[Description of the task]: Emit the data below verbatim, stripping out any pictures.

[The data]:
********************

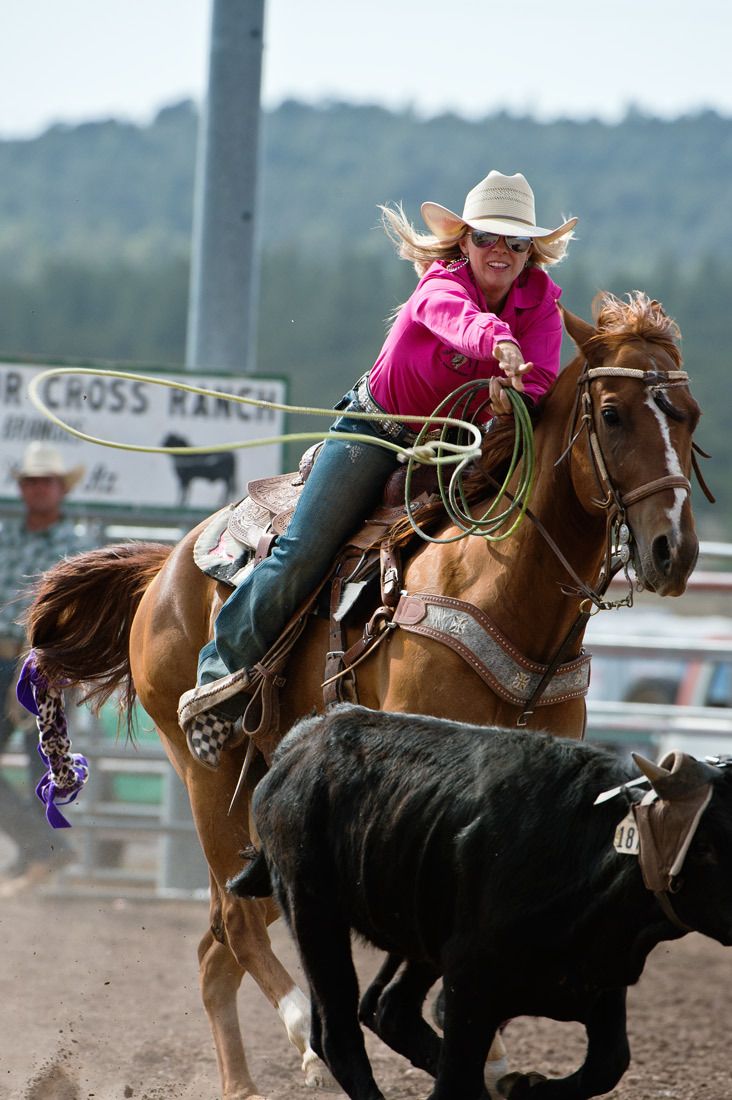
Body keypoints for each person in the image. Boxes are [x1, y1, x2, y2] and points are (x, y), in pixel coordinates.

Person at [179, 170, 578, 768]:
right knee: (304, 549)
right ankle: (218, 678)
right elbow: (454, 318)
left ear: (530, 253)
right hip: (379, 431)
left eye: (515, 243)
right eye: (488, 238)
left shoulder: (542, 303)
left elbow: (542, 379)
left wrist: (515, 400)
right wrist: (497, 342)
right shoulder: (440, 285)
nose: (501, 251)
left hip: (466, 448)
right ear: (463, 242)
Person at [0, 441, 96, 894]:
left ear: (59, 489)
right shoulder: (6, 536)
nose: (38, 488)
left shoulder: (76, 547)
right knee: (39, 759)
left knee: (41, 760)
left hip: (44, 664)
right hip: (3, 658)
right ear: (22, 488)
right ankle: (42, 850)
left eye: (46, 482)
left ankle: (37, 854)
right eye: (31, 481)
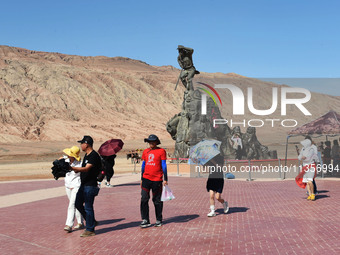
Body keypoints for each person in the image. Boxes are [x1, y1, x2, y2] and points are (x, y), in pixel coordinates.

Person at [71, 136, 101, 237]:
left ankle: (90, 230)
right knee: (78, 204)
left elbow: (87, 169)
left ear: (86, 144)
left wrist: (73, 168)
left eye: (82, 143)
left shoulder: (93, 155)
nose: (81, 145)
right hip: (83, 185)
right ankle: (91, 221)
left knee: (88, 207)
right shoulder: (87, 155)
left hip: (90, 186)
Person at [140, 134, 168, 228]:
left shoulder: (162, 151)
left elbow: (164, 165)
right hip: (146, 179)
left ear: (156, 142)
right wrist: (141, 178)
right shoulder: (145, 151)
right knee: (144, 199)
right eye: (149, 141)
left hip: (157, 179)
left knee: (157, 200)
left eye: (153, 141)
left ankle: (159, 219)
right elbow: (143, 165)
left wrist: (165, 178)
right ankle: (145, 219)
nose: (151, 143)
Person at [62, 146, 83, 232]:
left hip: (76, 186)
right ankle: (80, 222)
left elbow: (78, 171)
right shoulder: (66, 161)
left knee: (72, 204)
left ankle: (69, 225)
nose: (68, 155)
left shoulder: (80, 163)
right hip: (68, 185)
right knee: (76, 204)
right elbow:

********************

[Written response]:
Body keypoints for each person in the image. Boxes are [x1, y1, x2, y2] and points are (x, y), in pixel coordinates.

Person at [179, 170, 578, 768]:
right knee: (304, 549)
right ankle: (218, 678)
right elbow: (454, 318)
left ear: (530, 253)
right hip: (379, 431)
left eye: (515, 243)
right eye: (488, 238)
left shoulder: (542, 303)
left elbow: (542, 379)
left wrist: (515, 400)
right wrist: (497, 342)
right shoulder: (440, 285)
nose: (501, 251)
left hip: (466, 448)
right ear: (463, 242)
Person at [0, 441, 96, 894]:
left ear: (59, 489)
right shoulder: (6, 536)
nose: (38, 488)
left shoulder: (76, 547)
right knee: (39, 759)
left knee: (41, 760)
left hip: (44, 664)
right hip: (3, 658)
right ear: (22, 488)
right ankle: (42, 850)
left eye: (46, 482)
left ankle: (37, 854)
right eye: (31, 481)
Body keypoints for each person in the image. Boxes are [x1, y1, x2, y2] and points are (x, y), in pixel coordinates.

Person at [71, 136, 101, 237]:
left ankle: (90, 230)
right knee: (78, 204)
left elbow: (87, 169)
left ear: (86, 144)
left wrist: (73, 168)
left eye: (82, 143)
left shoulder: (93, 155)
nose: (81, 145)
right hip: (83, 185)
right ankle: (91, 221)
left knee: (88, 207)
right shoulder: (87, 155)
left hip: (90, 186)
Person at [140, 134, 168, 228]:
left shoulder: (162, 151)
left elbow: (164, 165)
right hip: (146, 179)
left ear: (156, 142)
right wrist: (141, 178)
right shoulder: (145, 151)
right knee: (144, 199)
right eye: (149, 141)
left hip: (157, 179)
left knee: (157, 200)
left eye: (153, 141)
left ankle: (159, 219)
right elbow: (143, 165)
left wrist: (165, 178)
right ankle: (145, 219)
nose: (151, 143)
Person at [62, 146, 83, 232]:
left hip: (76, 186)
right ankle: (80, 222)
left elbow: (78, 171)
right shoulder: (66, 161)
left knee: (72, 204)
left ankle: (69, 225)
nose: (68, 155)
left shoulder: (80, 163)
right hip: (68, 185)
right knee: (76, 204)
right elbow:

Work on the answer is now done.